Dataset records —
>>>>
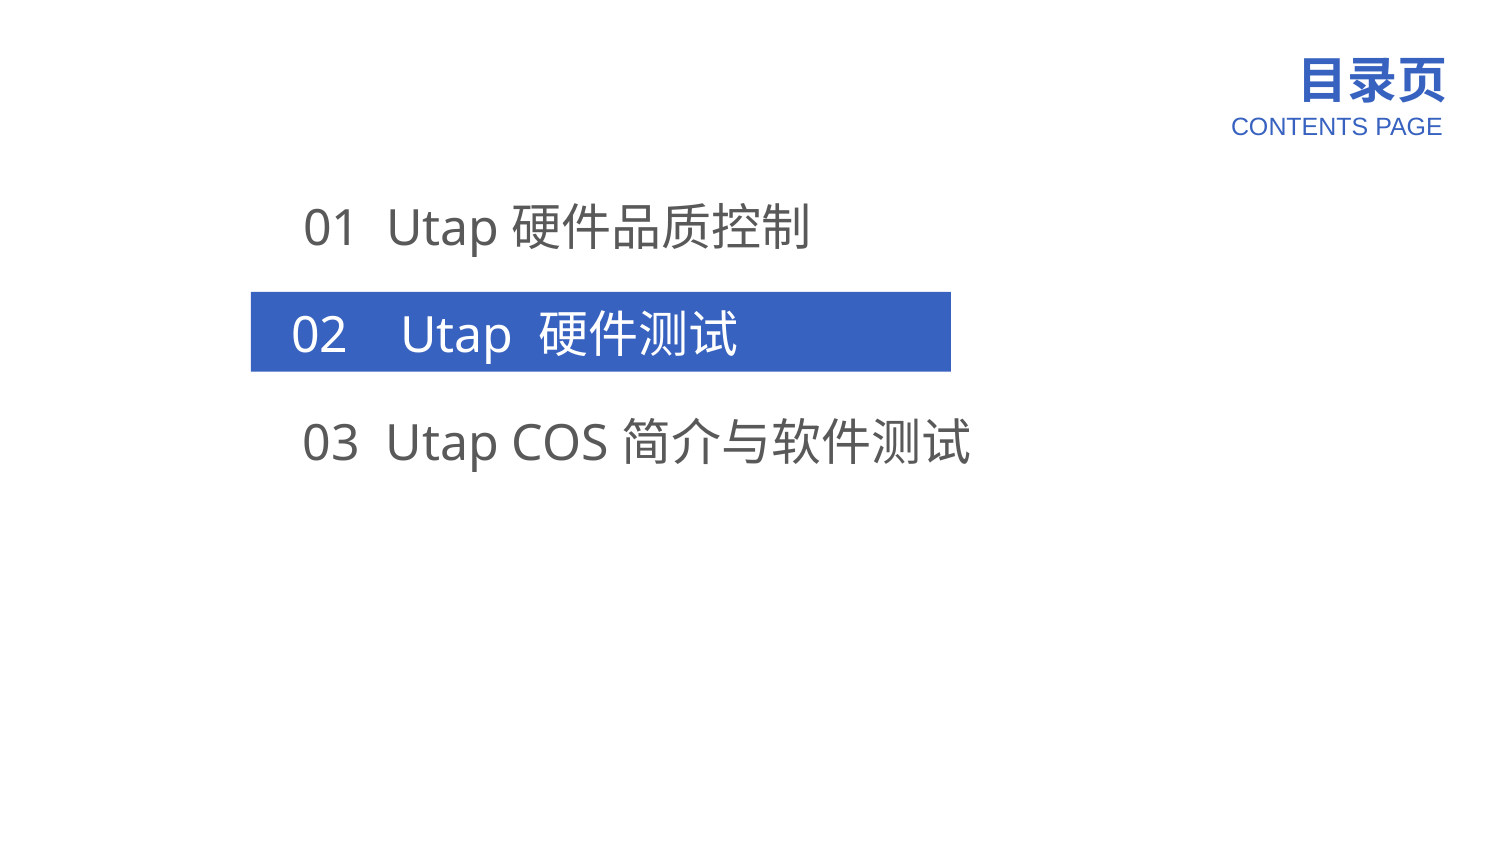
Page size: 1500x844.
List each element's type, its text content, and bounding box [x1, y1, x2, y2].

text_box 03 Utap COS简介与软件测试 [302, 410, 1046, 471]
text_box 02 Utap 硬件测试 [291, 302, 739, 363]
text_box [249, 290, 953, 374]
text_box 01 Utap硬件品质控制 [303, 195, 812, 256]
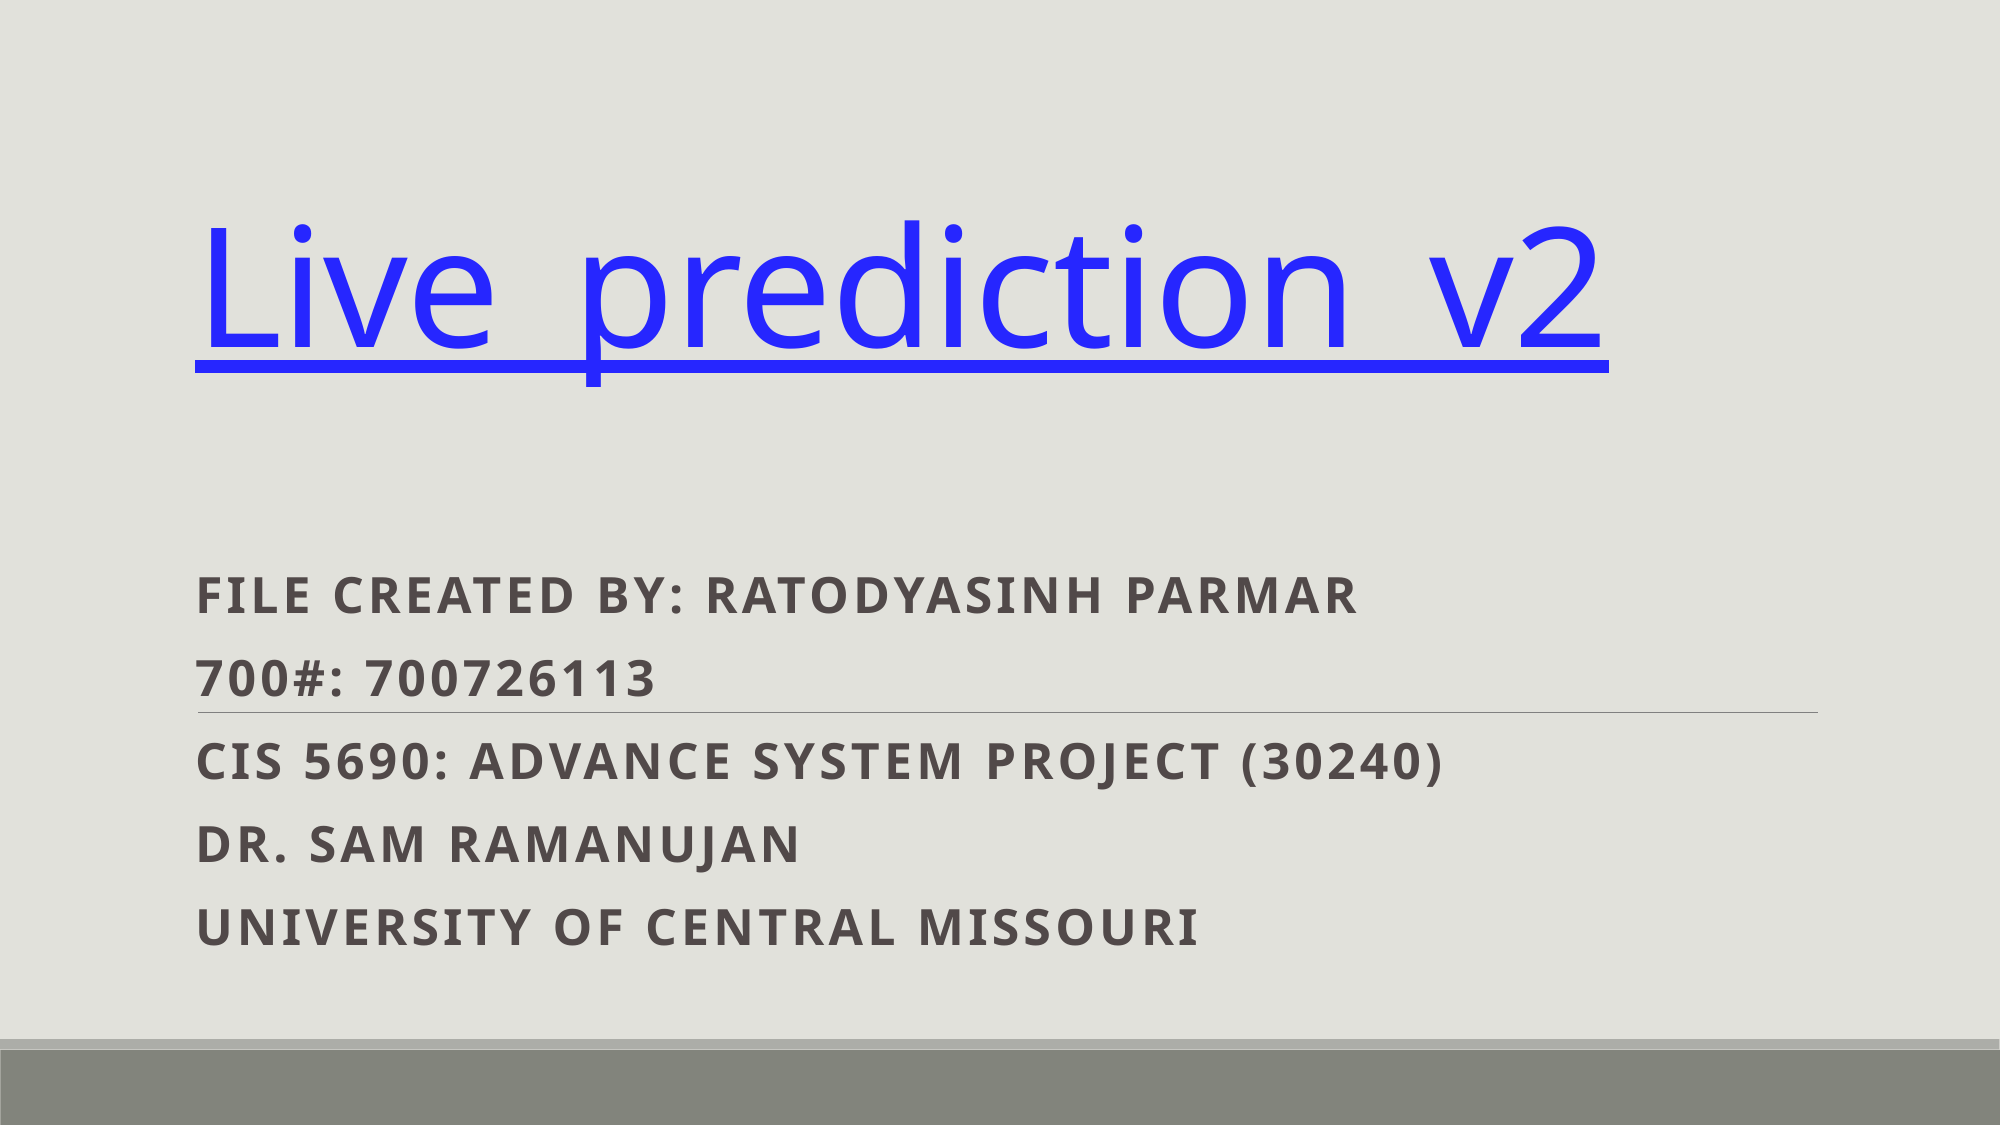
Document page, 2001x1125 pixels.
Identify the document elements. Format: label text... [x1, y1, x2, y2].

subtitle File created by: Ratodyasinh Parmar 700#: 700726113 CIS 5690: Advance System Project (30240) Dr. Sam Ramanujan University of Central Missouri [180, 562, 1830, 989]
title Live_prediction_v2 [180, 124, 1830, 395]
<<<<
>>>>
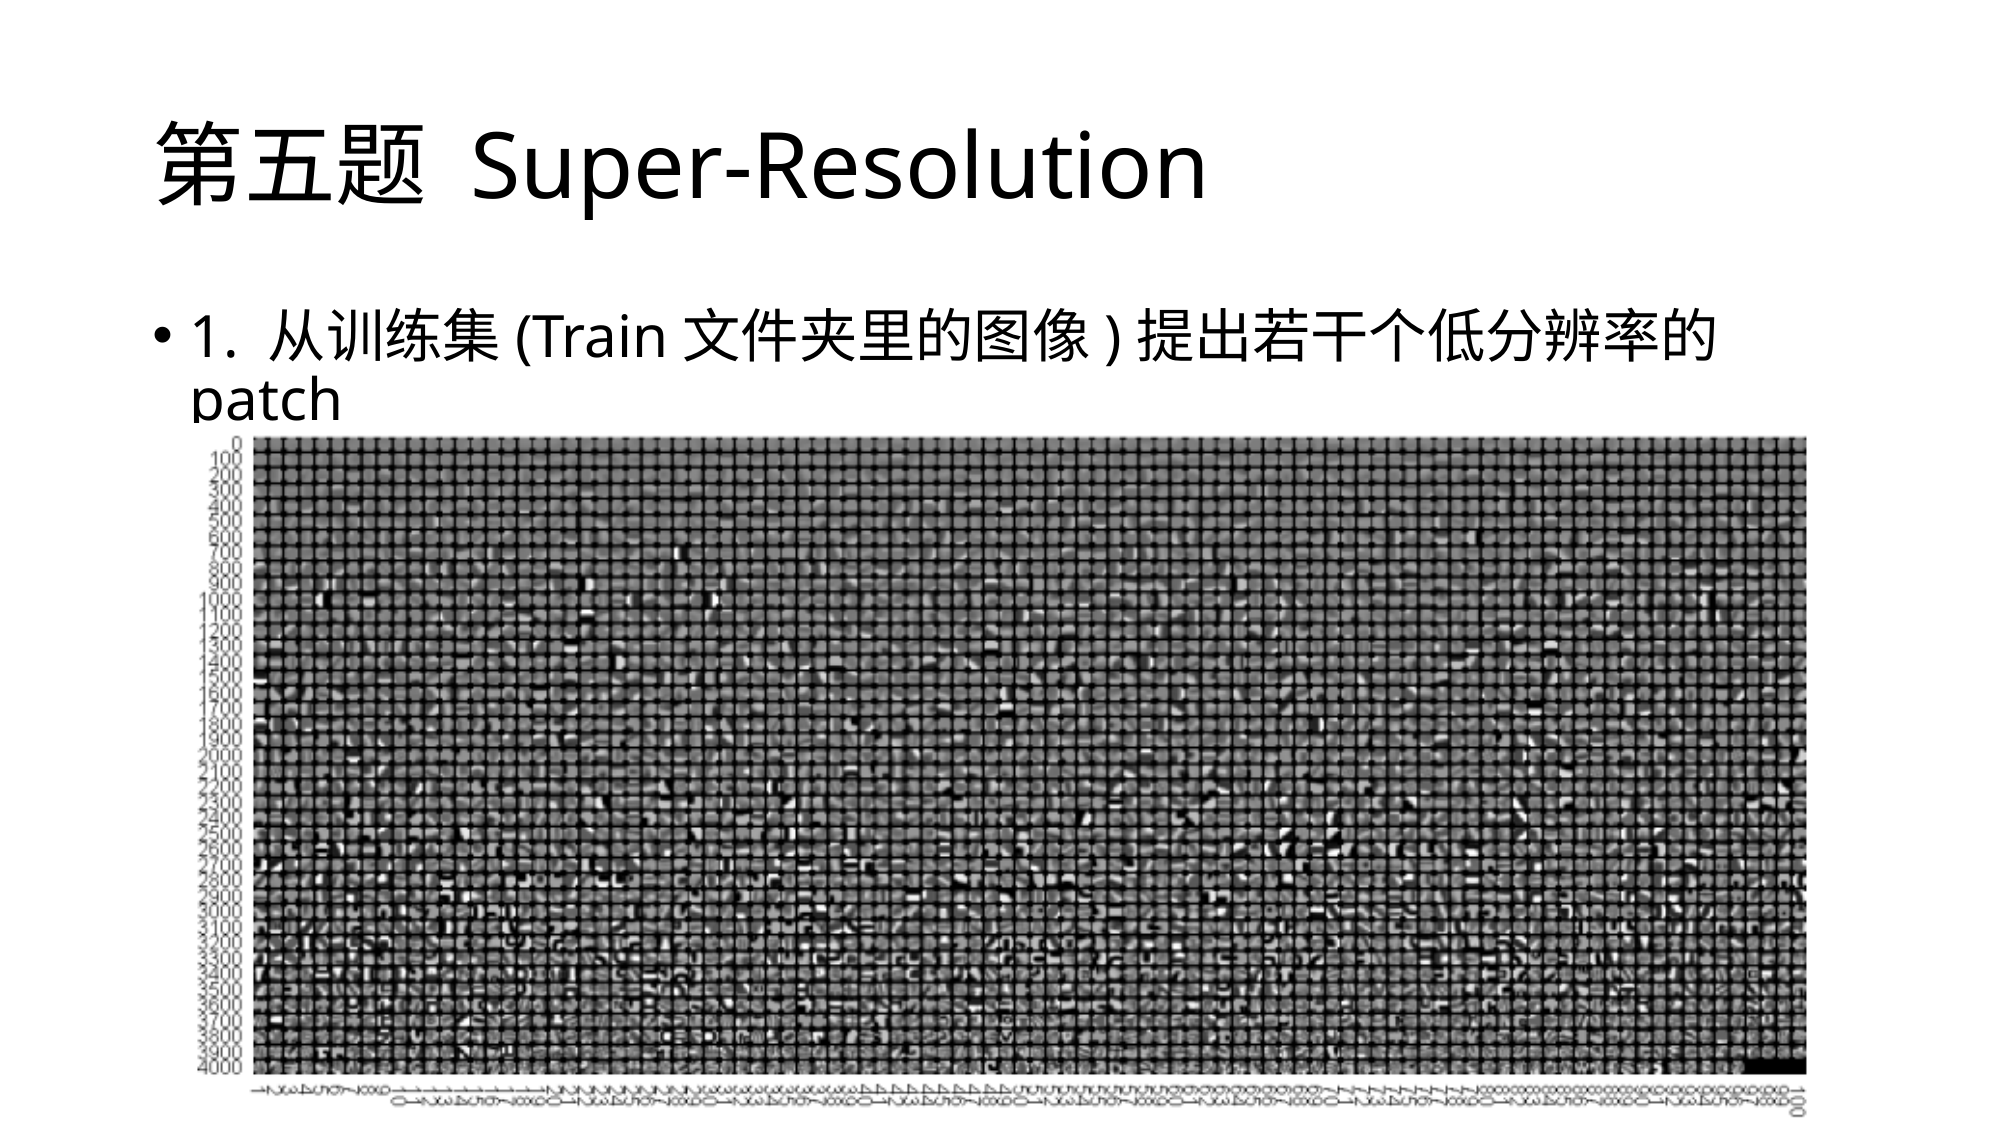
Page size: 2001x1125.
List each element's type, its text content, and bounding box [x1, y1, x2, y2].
<<<<
The answer consists of the lines above that include the word "size", each copied exactly.

Page size: 1500x844.
Page size: 2001x1125.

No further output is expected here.